Il y a deux sortes d’ambition”, lance le romancier Iegor Gran en introduction aux épopées de son dernier récit en date(1). L’ambition est une notion peu théorisée. Avec le talent de l’écrivain et un humour décalé, Iegor Gran en parle comme d’un “courant électrique qui nous traverse, nous anime”. Il y a l’ambition Lego®‚ et l’ambition Playmobil®, précise-t-il. Son allégorie est en phase avec cette période de fêtes où le commerce – des jouets notamment – bat son plein. Lego ou Playmobil ? Voilà une petite philosophie de la construction existentielle. Sans prétention, mais très parlante.

Côté Lego, on se construit doucement, par étapes mûrement réfléchies, avec un plan. Pierre après pierre, la mosaïque s’élabore. “Comment imaginer que de ces centaines de morceaux aux couleurs différentes sortira une construction, une fusée? Il le faut pourtant. On s’y attèle”, explique l’écrivain. Tranquillement, pas à pas, durablement. “Tout a été prévu, calculé. Si l’on a assemblé deux briques par erreur et pressé fortement, il est difficile de revenir en arrière”. Ainsi, la vie du Legomane, comme on pourrait le qualifier, suit une certaine prévisibilité rassurante: on passe des diplômes, on effectue de petits stages, on commence comme en bas de l’échelle, on devient contremaître, etc. On loue d’abord un petit studio, on en devient propriétaire, puis on achète plus grand, etc. S’il y a un léger décalage entre les briques, il est maîtrisé. Car aux yeux de l’ambitieux version totalement Lego, “le rêve est l’ennemi de la réalité, il freine et fait faire des bêtises”. Loin de lui, l’attitude girouette qui l’amènerait à “se trémousser au gré des coups de foudre”.

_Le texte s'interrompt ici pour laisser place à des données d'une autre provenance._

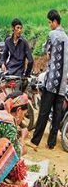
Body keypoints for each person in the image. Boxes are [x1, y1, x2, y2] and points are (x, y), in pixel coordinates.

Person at [31, 10, 68, 149]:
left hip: (52, 81)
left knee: (44, 112)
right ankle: (51, 143)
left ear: (54, 21)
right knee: (57, 114)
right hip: (62, 84)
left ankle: (35, 141)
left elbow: (46, 51)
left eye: (49, 22)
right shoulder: (66, 37)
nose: (49, 25)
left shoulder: (52, 34)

Côté Playmobil, l’ambition se montre très différente. À peine les éléments sortis de la boîte, on peut déjà y jouer. Les assemblages sont prêts à l’emploi. Alors, cela va vite, très vite. “Des croisés, on passe au château, du château à l’oasis”, etc. L’ambitieux Playmobil s’aventure du coq à l’âne, au gré de son inspiration, et fidèle à ses devises : découvre, invente. Il s’épanouit dans le changement, se rêve artiste et libre. Iegor Gran dresse à gros traits son parcours : “On abandonne une maîtrise de maths pour basculer sur le latin, puis ayant fait une charmante rencontre dans un musée, on s’imagine docteur en histoire de l’art. Après deux heures de cours sur la datation des amphores à l’Ecole du Louvre, on se dit que c’est prise de tête, et l’on revient aux mathématiques mais en auditeur libre cette fois, le temps de tomber dans un bouquin de statistiques, et soudain, le monde change de couleur”.

N’abordons-nous pas tous la vie soit comme un peu Lego, soit comme un peu Playmobil? Ne nous arrive-t-il pas aussi de passer de l’un à l’autre ou de panacher nos ambitions? Assurément, aucune des deux ne semble meilleure que l’autre. “Les deux subissent des échecs, peuvent faire mal”, précise l’auteur. Le Lego se prendra à rêver de légèreté et de risque. Le Playmobil de constance et d’assiduité. L’un comme l’autre pourront par contre cultiver “le goût de l’avenir”, “avec une certaine gaieté”, comme l’appelle de ses vœux l’essayiste Jean-Claude Guillebaut(2). “Le goût de l’avenir, écrit-il, passe par la certitude joyeuse que les catastrophes ne sont pas programmées, que le pire n’est jamais sûr, que le futur n’est pas décidé et que tout regret est un poison aux effets lents”.

Que peut-on vous souhaiter pour 2014? La question n’est finalement pas si anodine. La réponse non plus. Tâchons de formuler l’une comme l’autre sincèrement, de les écouter pleinement. Et glissons-y le clin d’œil qui nous conviendra.